Mais uma vez, China e Rússia vetam na ONU sanções contra o regime do presidente da Síria, Bashar Assad, que está massacrando seu povo com brutalidade cega e covarde em espetáculos diários de derramamento de sangue da população civil indefesa, inclusive crianças em idade latente, com milhares de mortos. A proposta recebeu onze votos a favor e duas abstenções, com a oposição intransigente da Rússia e da China pela terceira vez.
Pouco importa que o governo sírio justifique sua violência pretextando estar se defendendo de grupos terroristas. O que não se admite, o crime que brada aos céus, é o sacrifício em massa e crescente da população civil.
Alegam ambas as potências intransigentes, que não querem dar oportunidade para a intervenção militar dos EUA e da Europa na Síria. Mas na verdade, segundo os melhores especialistas em política internacional, o que China e Rússia temem é a irrupção da “primavera chinesa”, ou russa em seus respectivos países.
Mais uma vez se repete na ONU uma situação absurda e revoltante, sem que ninguém saiba o que fazer. Não foi a primeira ocasião nem será a última que a mão de chumbo daquelas duas potências de tradição prepotente e sanguinária usam seu poder de veto para barrar a moção apoiada pela grande maioria contra as repetidas violações dos direitos humanos por Estados irresponsáveis e paranoicos.

Dados de entrada:
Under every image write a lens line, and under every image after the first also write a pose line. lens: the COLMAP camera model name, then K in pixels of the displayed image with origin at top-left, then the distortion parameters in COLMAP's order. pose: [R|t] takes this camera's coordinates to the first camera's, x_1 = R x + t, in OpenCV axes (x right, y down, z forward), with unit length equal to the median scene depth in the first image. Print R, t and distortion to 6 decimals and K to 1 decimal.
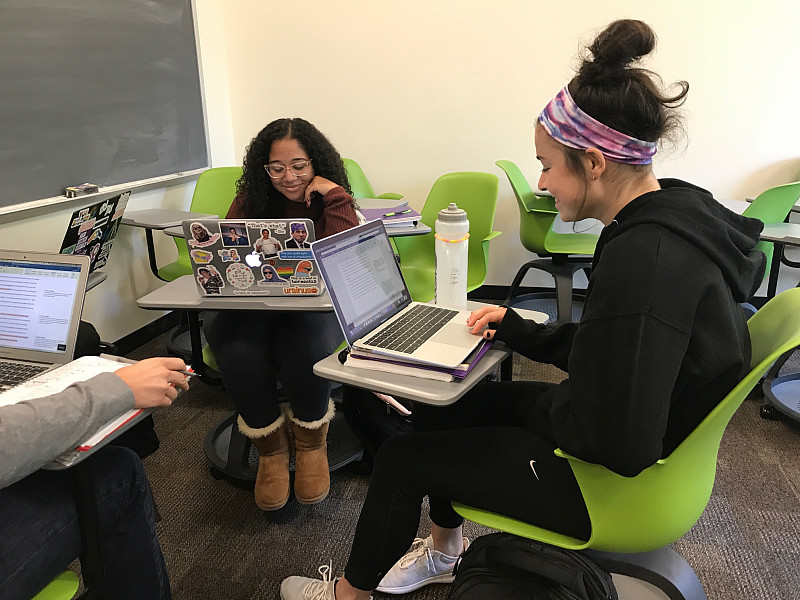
lens RADIAL K [[648.3, 0, 386.1], [0, 648.3, 301.1], [0, 0, 1]] dist [0.104841, -0.263354]
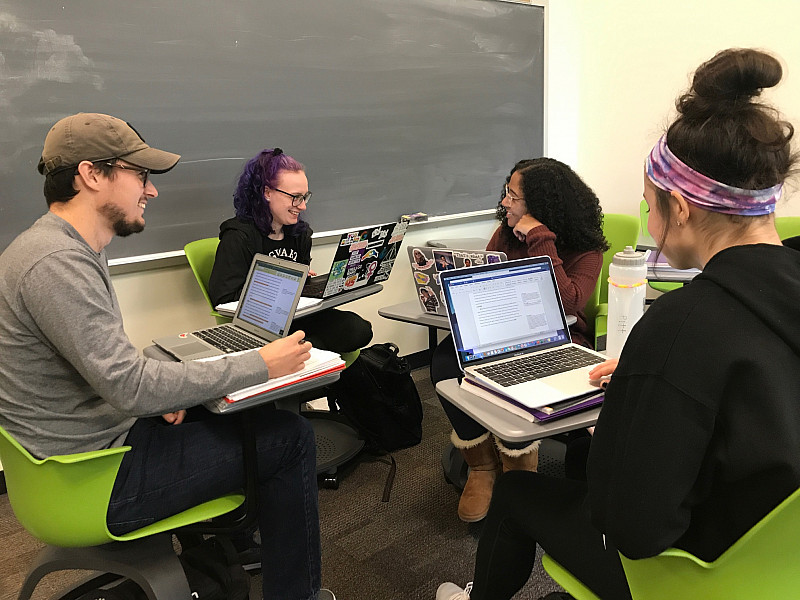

Questões propostas:
(1) Reproduza o trecho do texto sobre o veto na ONU começando em "Mais uma vez se" e seguindo até "irresponsáveis e paranoicos.".
(2) No texto sobre o veto na ONU, reescreva de forma mais curta o parágrafo que começa com "Alegam ambas as potências", mantendo seus fatos principais.

Respostas por tarefa:
(1)
Mais uma vez se repete na ONU uma situação absurda e revoltante, sem que ninguém saiba o que fazer. Não foi a primeira ocasião nem será a última que a mão de chumbo daquelas duas potências de tradição prepotente e sanguinária usam seu poder de veto para barrar a moção apoiada pela grande maioria contra as repetidas violações dos direitos humanos por Estados irresponsáveis e paranoicos.

(2) China e Rússia alegam que querem impedir uma intervenção militar dos EUA e da Europa na Síria. Segundo os melhores especialistas em política internacional, porém, o que elas temem de fato é a irrupção de uma "primavera" chinesa ou russa em seus próprios países.